Please set down each of the lines below once more, exactly, omitting all pictures.

[Saved data entries]
*** Begin section ***
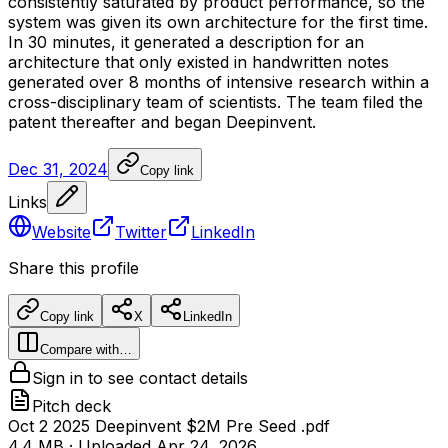
consistently
saturated
by
product
performance,
so
the
system
was
given
its
own
architecture
for
the
first
time.
In
30
minutes,
it
generated
a
description
for
an
architecture
that
only
existed
in
handwritten
notes
generated
over
8
months
of
intensive
research
within
a
cross-disciplinary
team
of
scientists.
The
team
filed
the
patent
thereafter
and
began
Deepinvent.
Dec 31, 2024
Copy link
Links
Website
Twitter
LinkedIn
Share this profile
Copy link
X
LinkedIn
Compare with…
Sign in to see contact details
Pitch deck
Oct 2 2025 Deepinvent $2M Pre Seed .pdf
4.4 MB
· Uploaded
Apr 24, 2026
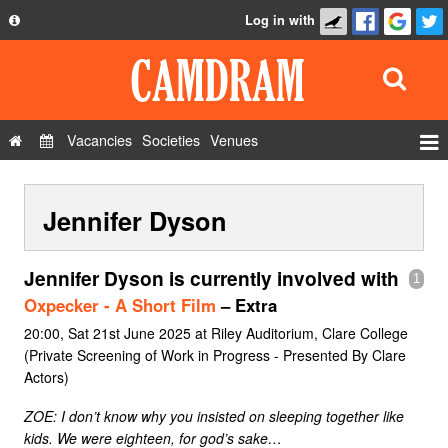
Log in with
About
Development
API
Vacancies
Societies
Venues
Privacy Policy
Events
FAQ
Jennifer Dyson
Roles
Contact Us
Show Admin
Jennifer Dyson is currently involved with
1
Add a show
Oxpecker - A Short Film
– Extra
20:00, Sat 21st June 2025 at Riley Auditorium, Clare College
(Private Screening of Work in Progress - Presented By Clare
Actors)
ZOE: I don’t know why you insisted on sleeping together like
kids. We were eighteen, for god’s sake…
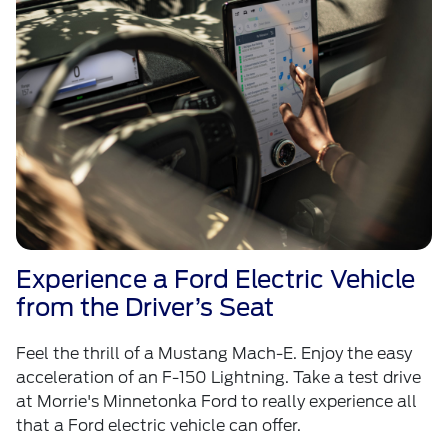
Experience a Ford Electric Vehicle
from the Driver’s Seat
Feel the thrill of a Mustang Mach-E. Enjoy the easy
acceleration of an F-150 Lightning. Take a test drive
at Morrie's Minnetonka Ford to really experience all
that a Ford electric vehicle can offer.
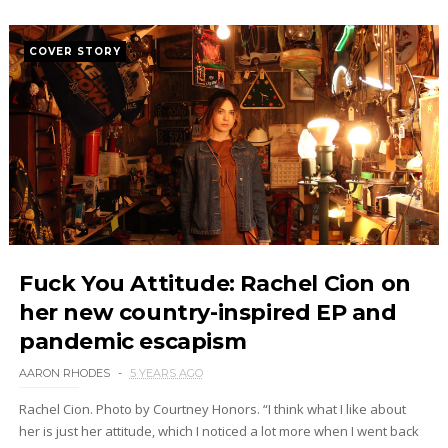
COVER STORY
Fuck You Attitude: Rachel Cion on
her new country-inspired EP and
pandemic escapism
AARON RHODES
5 YEARS AGO
Rachel Cion. Photo by Courtney Honors. “I think what I like about
her is just her attitude, which I noticed a lot more when I went back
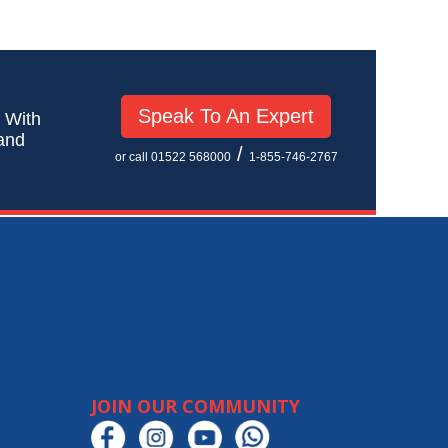
Speak To An Expert
! With
 and
/
or call 01522 568000
1-855-746-2767
JOIN OUR COMMUNITY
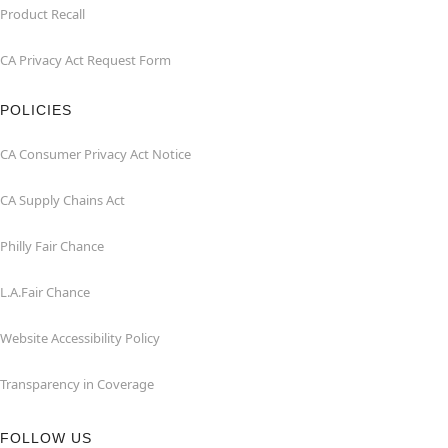
Product Recall
CA Privacy Act Request Form
POLICIES
CA Consumer Privacy Act Notice
CA Supply Chains Act
Philly Fair Chance
L.A.Fair Chance
Website Accessibility Policy
Transparency in Coverage
FOLLOW US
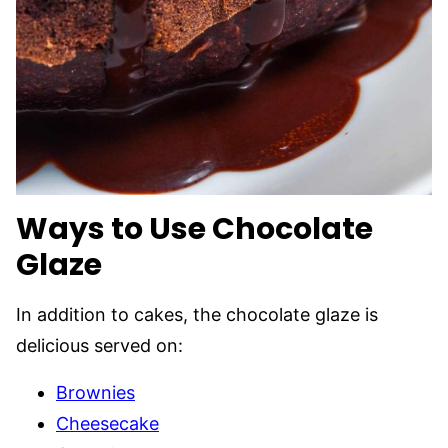
Ways to Use Chocolate
Glaze
In addition to cakes, the chocolate glaze is
delicious served on:
Brownies
Cheesecake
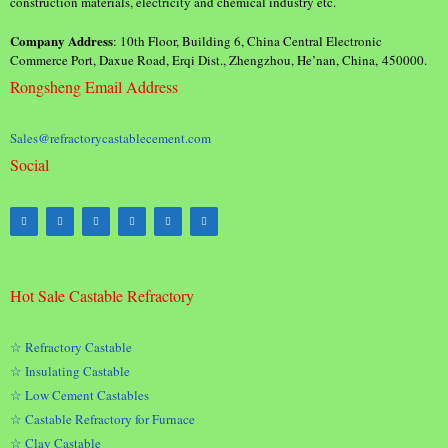
construction materials, electricity and chemical industry etc.
Company Address
: 10th Floor, Building 6, China Central Electronic
Commerce Port, Daxue Road, Erqi Dist., Zhengzhou, He’nan, China, 450000.
Rongsheng Email Address
Sales@refractorycastablecement.com
Social
Hot Sale Castable Refractory
☆ Refractory Castable
☆ Insulating Castable
☆ Low Cement Castables
☆ Castable Refractory for Furnace
☆ Clay Castable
*** End section ***
■ ANSWER SECTION:
consistently
saturated
by
product
performance,
so
the
system
was
given
its
own
architecture
for
the
first
time.
In
30
minutes,
it
generated
a
description
for
an
architecture
that
only
existed
in
handwritten
notes
generated
over
8
months
of
intensive
research
within
a
cross-disciplinary
team
of
scientists.
The
team
filed
the
patent
thereafter
and
began
Deepinvent.
Dec 31, 2024
Copy link
Links
Website
Twitter
LinkedIn
Share this profile
Copy link
X
LinkedIn
Compare with…
Sign in to see contact details
Pitch deck
Oct 2 2025 Deepinvent $2M Pre Seed .pdf
4.4 MB
· Uploaded
Apr 24, 2026
Log in with
About
Development
API
Vacancies
Societies
Venues
Privacy Policy
Events
FAQ
Jennifer Dyson
Roles
Contact Us
Show Admin
Jennifer Dyson is currently involved with
1
Add a show
Oxpecker - A Short Film
– Extra
20:00, Sat 21st June 2025 at Riley Auditorium, Clare College
(Private Screening of Work in Progress - Presented By Clare
Actors)
ZOE: I don’t know why you insisted on sleeping together like
kids. We were eighteen, for god’s sake…
Experience a Ford Electric Vehicle
from the Driver’s Seat
Feel the thrill of a Mustang Mach-E. Enjoy the easy
acceleration of an F-150 Lightning. Take a test drive
at Morrie's Minnetonka Ford to really experience all
that a Ford electric vehicle can offer.
COVER STORY
Fuck You Attitude: Rachel Cion on
her new country-inspired EP and
pandemic escapism
AARON RHODES
5 YEARS AGO
Rachel Cion. Photo by Courtney Honors. “I think what I like about
her is just her attitude, which I noticed a lot more when I went back
Speak To An Expert
! With
 and
/
or call 01522 568000
1-855-746-2767
JOIN OUR COMMUNITY
Product Recall
CA Privacy Act Request Form
POLICIES
CA Consumer Privacy Act Notice
CA Supply Chains Act
Philly Fair Chance
L.A.Fair Chance
Website Accessibility Policy
Transparency in Coverage
FOLLOW US
Ways to Use Chocolate
Glaze
In addition to cakes, the chocolate glaze is
delicious served on:
Brownies
Cheesecake
construction materials, electricity and chemical industry etc.
Company Address
: 10th Floor, Building 6, China Central Electronic
Commerce Port, Daxue Road, Erqi Dist., Zhengzhou, He’nan, China, 450000.
Rongsheng Email Address
Sales@refractorycastablecement.com
Social
Hot Sale Castable Refractory
☆ Refractory Castable
☆ Insulating Castable
☆ Low Cement Castables
☆ Castable Refractory for Furnace
☆ Clay Castable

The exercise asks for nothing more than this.